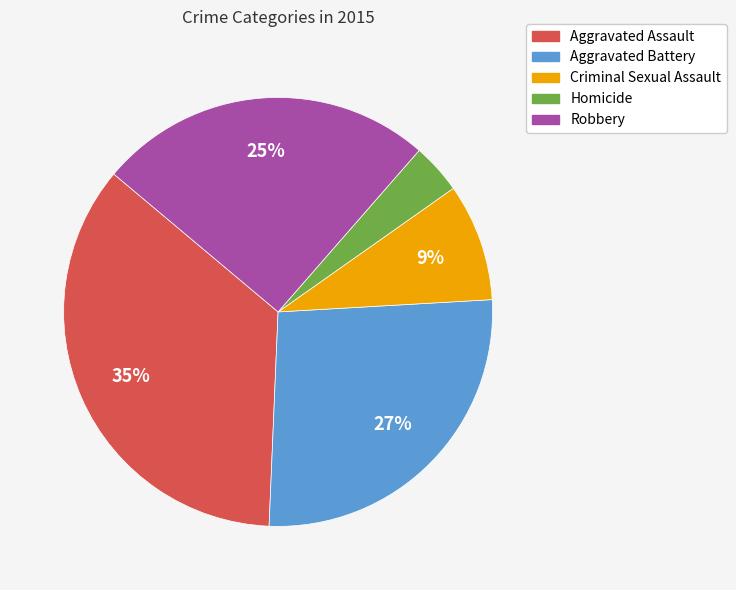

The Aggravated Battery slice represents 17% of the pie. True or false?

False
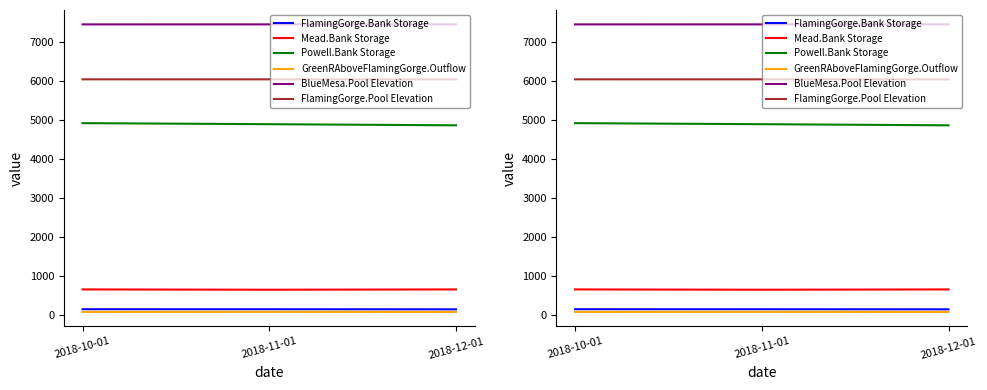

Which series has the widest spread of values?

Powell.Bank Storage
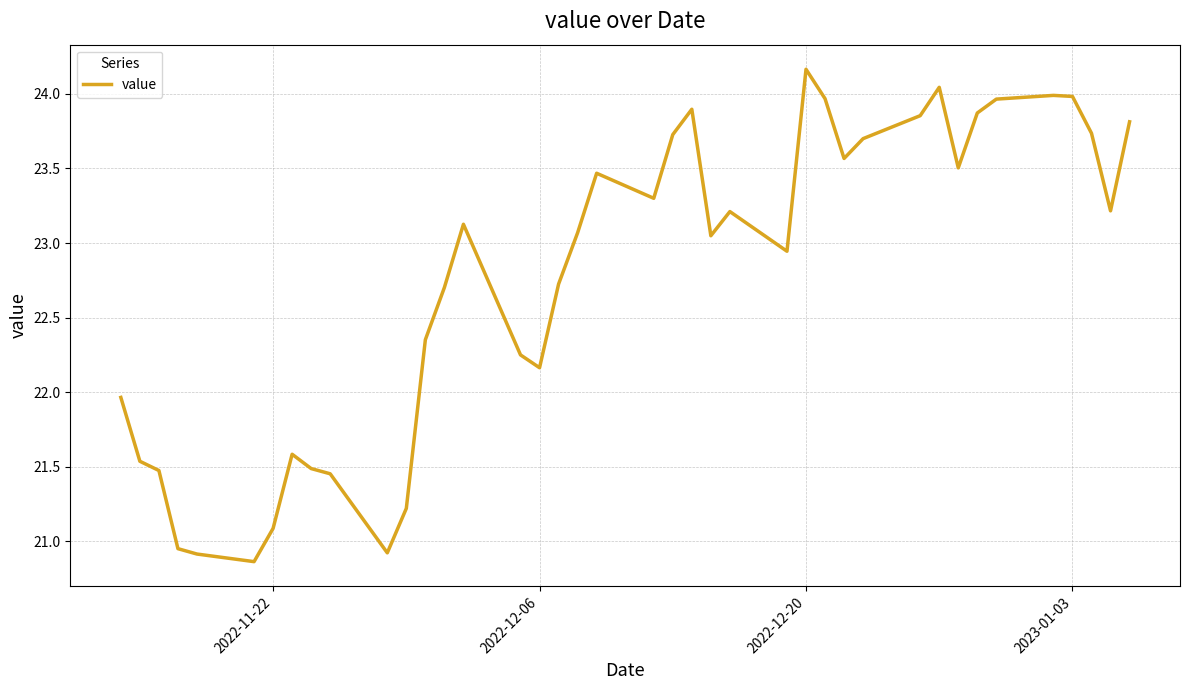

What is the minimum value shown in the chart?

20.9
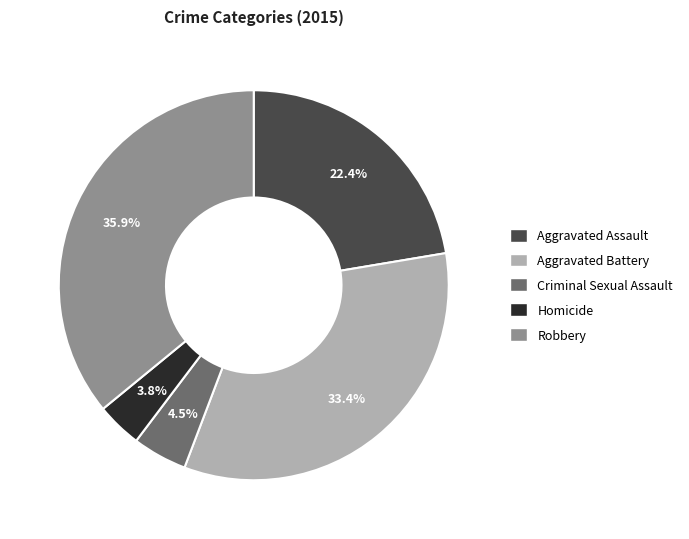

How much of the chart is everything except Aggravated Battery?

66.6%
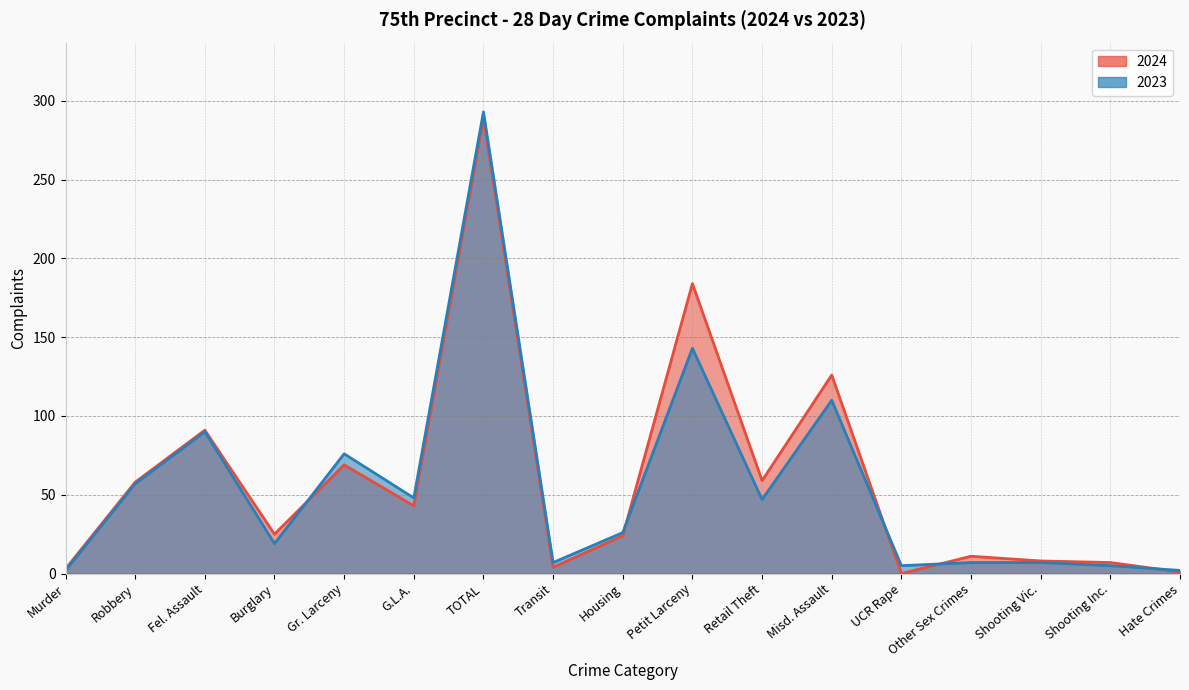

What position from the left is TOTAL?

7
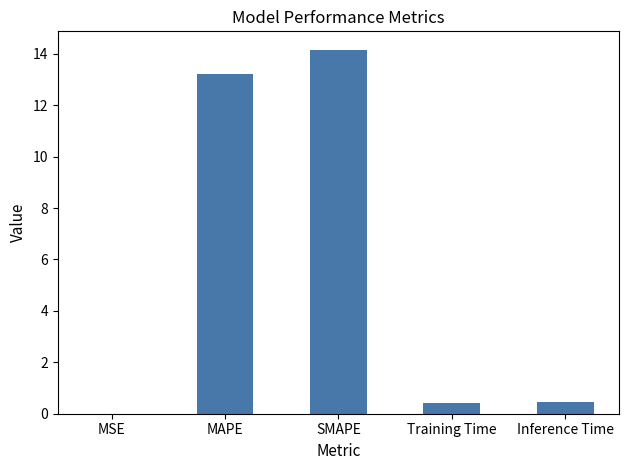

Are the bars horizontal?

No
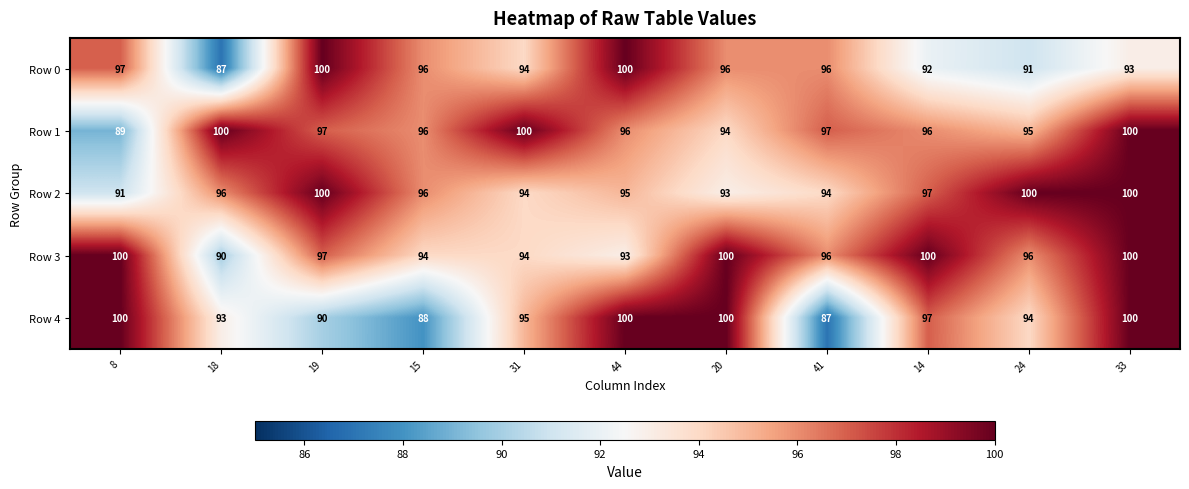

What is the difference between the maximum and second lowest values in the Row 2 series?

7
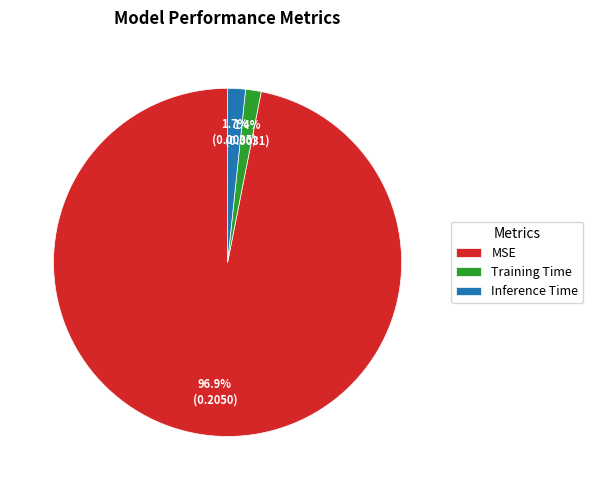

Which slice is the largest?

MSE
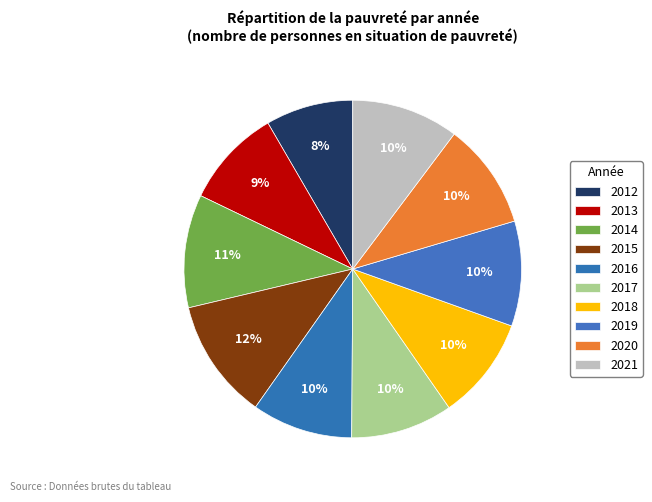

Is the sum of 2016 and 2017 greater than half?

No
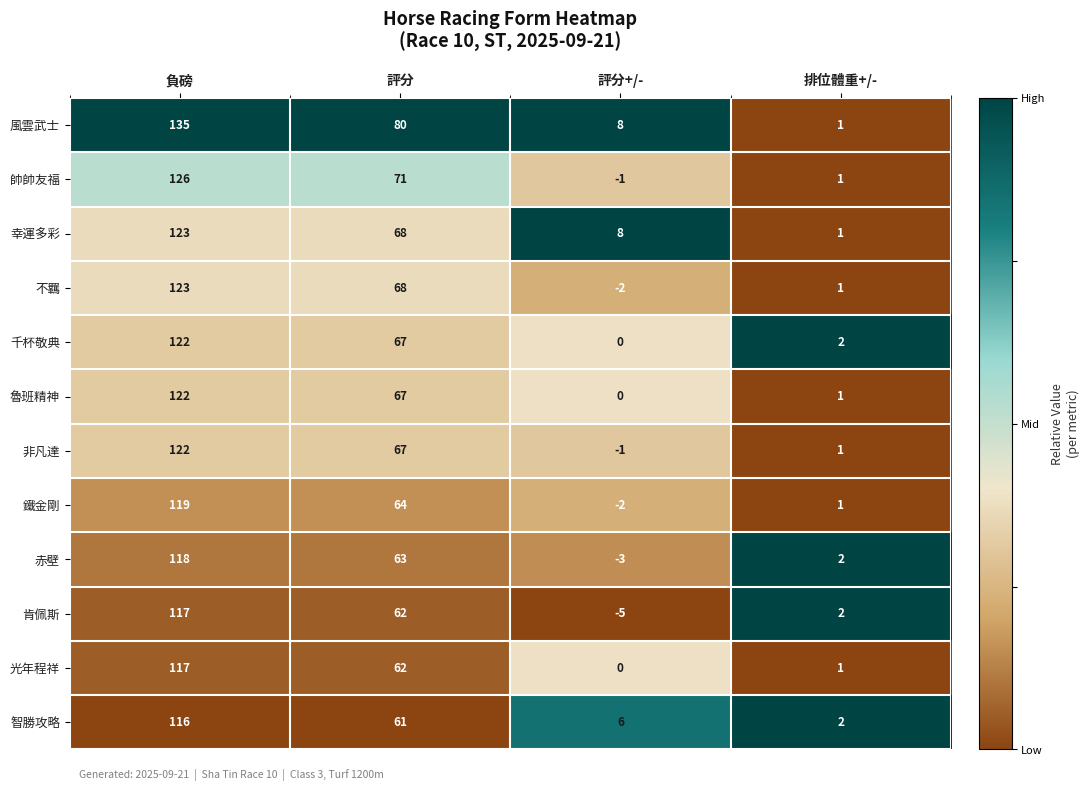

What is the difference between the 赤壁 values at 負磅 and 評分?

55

++++++++

• EXERCISE AIM:
Please convert the listing above into a Markdown table with the columns "Row" and "Listing line," giving each non-blank line its own numbered row. Leave the picture lines out.

• OUTPUT OF THE EXERCISE:
| Row | Listing line |
|---|---|
| 1 | The Aggravated Battery slice represents 17% of the pie. True or false? |
| 2 | False |
| 3 | Which series has the widest spread of values? |
| 4 | Powell.Bank Storage |
| 5 | What is the minimum value shown in the chart? |
| 6 | 20.9 |
| 7 | How much of the chart is everything except Aggravated Battery? |
| 8 | 66.6% |
| 9 | What position from the left is TOTAL? |
| 10 | 7 |
| 11 | Are the bars horizontal? |
| 12 | No |
| 13 | What is the difference between the maximum and second lowest values in the Row 2 series? |
| 14 | 7 |
| 15 | Which slice is the largest? |
| 16 | MSE |
| 17 | Is the sum of 2016 and 2017 greater than half? |
| 18 | No |
| 19 | What is the difference between the 赤壁 values at 負磅 and 評分? |
| 20 | 55 |